BHP has chewed over a number of options, including liquids stripping, offshore LNG processing or a combination of the two - gas recycling followed by blowdown. According to Wood Mackenzie, gas stripping would provide quick cashflow while circumventing the thorny issue of gas marketing. Liquids stripping, depending on the final reserves estimate, could theoretically be implemented within three years.
Aker NC has just been commissioned by BHP to perform a 12,000 manhour conceptual study, with other companies, for concrete gravity base structures for four large LPG tanks which would be stationed on a coral reef in 30 meters of water on Bayu-Undan. This might not accord with the initial feasibility studies, thought to favor two FPSO vessels for gas processing and onboard LPG/condensate storage, as well as two unmanned platforms providing gas compression and reinjection.
BHP has also developed its own in-house proprietary LNG conversion technology, which could be housed on reef-based tanks or an FPSO. Phillips operates the world's first Pacific-based LNG export project at Kenai, Alaska, and is though to prefer installation of a fixed offshore facility for Bayu-Undan with a two-train LNG plant on land near Darwin.
Kenai has been operating continuously since 1969, using Phillips' proprietary conversion technology, Cascade. With this method, three chilling cycles, using propane, ethylene and methane, are employed to cool the purified gas until it liquefies. The gas is then subjected to a reduced pressure to produce LNG at approximately atmospheric pressure.
At a temperature close to -259degF, the LNG is then transferred to three heavily insulated, 225,000bbl storage tanks with some of the LNG boiled off to maintain the rest at its liquid temperature, and also to fuel the refrigeration compressors. Finally, the LNG is loaded onto tankers for export.
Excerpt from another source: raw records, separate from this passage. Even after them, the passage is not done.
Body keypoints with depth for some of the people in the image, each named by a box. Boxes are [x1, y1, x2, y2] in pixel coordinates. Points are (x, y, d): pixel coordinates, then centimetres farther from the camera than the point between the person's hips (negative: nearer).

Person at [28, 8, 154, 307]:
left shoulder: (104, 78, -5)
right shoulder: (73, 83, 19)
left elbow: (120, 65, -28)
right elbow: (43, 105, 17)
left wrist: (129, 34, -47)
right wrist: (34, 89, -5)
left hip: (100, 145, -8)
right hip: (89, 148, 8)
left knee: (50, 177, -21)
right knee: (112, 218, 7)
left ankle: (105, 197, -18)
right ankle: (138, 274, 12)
For Bayu-Undan, the fixed offshore facility might carry onboard processing and facilities for loading offshore the condensate and/or LNG. Gas would then head 450km to the site near Darwin via a pipeline. Whatever development method is chosen, Wood Mackenzie is assuming at this stage an 11-year field life.
Darwin is also seen as a support base for the Woodside-led Laminaria/Corallina oil development, just outdside the northwest tip of the Zone of Cooperation. In adjoining ZOC Permit 91-01, BHP made a small oil discovery earlier this year that tested 1,350b/d in Middle Jurassic sands. Conceivably, this could be tied back to Laminaria/Corallina.
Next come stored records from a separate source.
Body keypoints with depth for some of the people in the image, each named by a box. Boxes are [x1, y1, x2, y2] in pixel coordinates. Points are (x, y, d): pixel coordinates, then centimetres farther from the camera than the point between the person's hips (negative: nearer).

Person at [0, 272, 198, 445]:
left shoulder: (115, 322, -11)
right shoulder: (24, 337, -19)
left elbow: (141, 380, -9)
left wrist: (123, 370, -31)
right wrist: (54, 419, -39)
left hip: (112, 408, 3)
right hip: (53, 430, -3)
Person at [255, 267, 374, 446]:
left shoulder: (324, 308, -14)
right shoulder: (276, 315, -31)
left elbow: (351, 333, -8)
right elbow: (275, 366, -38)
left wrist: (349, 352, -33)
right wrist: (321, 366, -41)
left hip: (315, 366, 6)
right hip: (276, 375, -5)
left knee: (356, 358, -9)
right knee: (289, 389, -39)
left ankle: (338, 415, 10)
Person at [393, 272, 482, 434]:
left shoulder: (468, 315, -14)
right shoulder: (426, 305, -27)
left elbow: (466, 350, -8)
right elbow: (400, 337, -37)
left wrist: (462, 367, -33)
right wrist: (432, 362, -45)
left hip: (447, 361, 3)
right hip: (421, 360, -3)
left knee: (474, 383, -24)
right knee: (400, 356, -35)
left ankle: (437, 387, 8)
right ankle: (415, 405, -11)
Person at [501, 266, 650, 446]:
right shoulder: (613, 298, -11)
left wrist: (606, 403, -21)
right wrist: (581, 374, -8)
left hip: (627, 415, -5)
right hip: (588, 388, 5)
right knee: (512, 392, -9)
Other ZOC wells drilled to date have yielded oil and gas traces or nothing whatsoever, as was the case this spring with Enterprise's Wallaroo-1 in ZOC A 91-14 which was targeting the Plover objective. Twelve wells are expected to be drilled during 1996, the first batch after the mandatory Timor Gap exploration phase, and Wood Mackenzie forecasts a similar number next year.
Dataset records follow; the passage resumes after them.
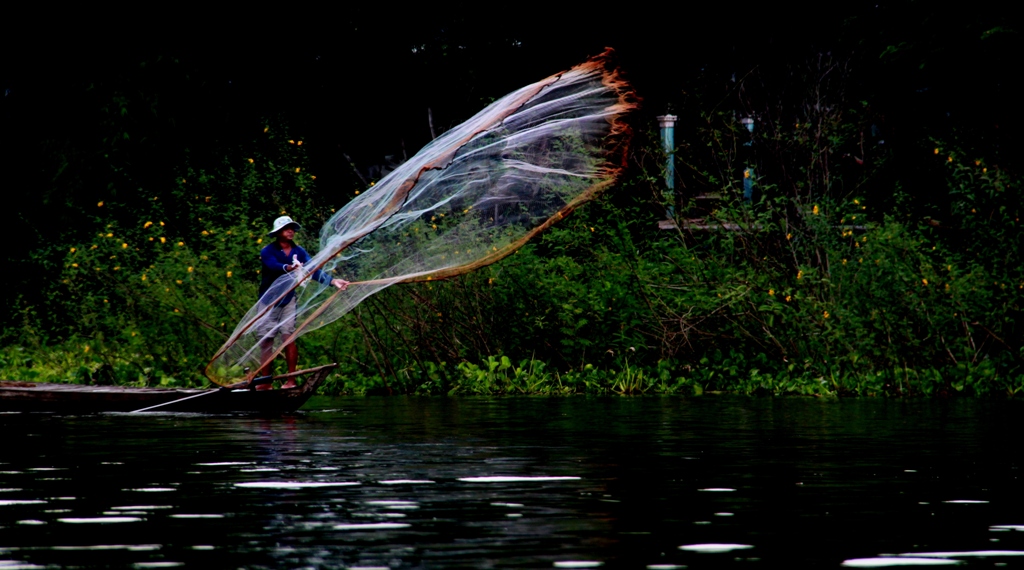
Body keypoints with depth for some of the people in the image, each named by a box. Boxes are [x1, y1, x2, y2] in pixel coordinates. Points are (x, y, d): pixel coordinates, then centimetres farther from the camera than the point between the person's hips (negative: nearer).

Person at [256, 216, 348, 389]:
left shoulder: (298, 252, 1)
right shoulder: (268, 252, -10)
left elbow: (313, 270, -9)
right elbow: (274, 266, -31)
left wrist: (332, 281, -25)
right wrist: (288, 268, -52)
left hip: (288, 300, 1)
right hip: (268, 301, -1)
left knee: (289, 338, -8)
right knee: (265, 340, 0)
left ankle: (291, 380, -6)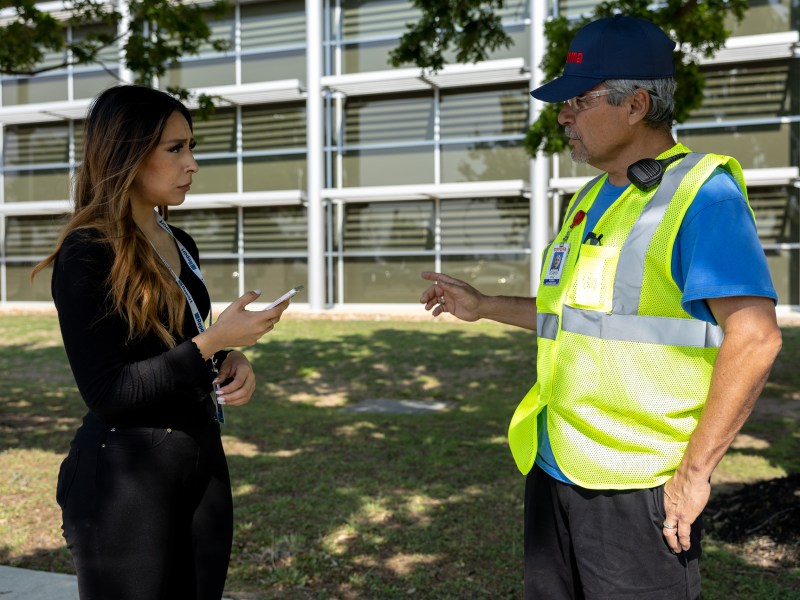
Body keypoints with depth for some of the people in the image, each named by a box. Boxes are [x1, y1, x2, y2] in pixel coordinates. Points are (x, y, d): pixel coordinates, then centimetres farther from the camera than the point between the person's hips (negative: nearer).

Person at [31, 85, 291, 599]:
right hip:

Five new PSCs are expected to be confirmed shortly in the `A' contract area. One was being negotiated for block 95-18 in the north, close to the Kelp structure drilled by Woodside in March 1994. This was a dry hole with the logs recording high resistivity. The new tenants should be a five-company consortium led by Mobil, operating from offices in Darwin. According to one of the partners, Statoil, their aim is to find gas reserves to form the basis for an LNG plant.
Wood Mackenzie's Alastair Syme points out that all the 91-12 and 91-13 plays identified so far have "the same age structure and tilted fault blocks". If other consortia are to have success, he suggests, they should perhaps target less conventional ZOC plays in water depths below 200 meters.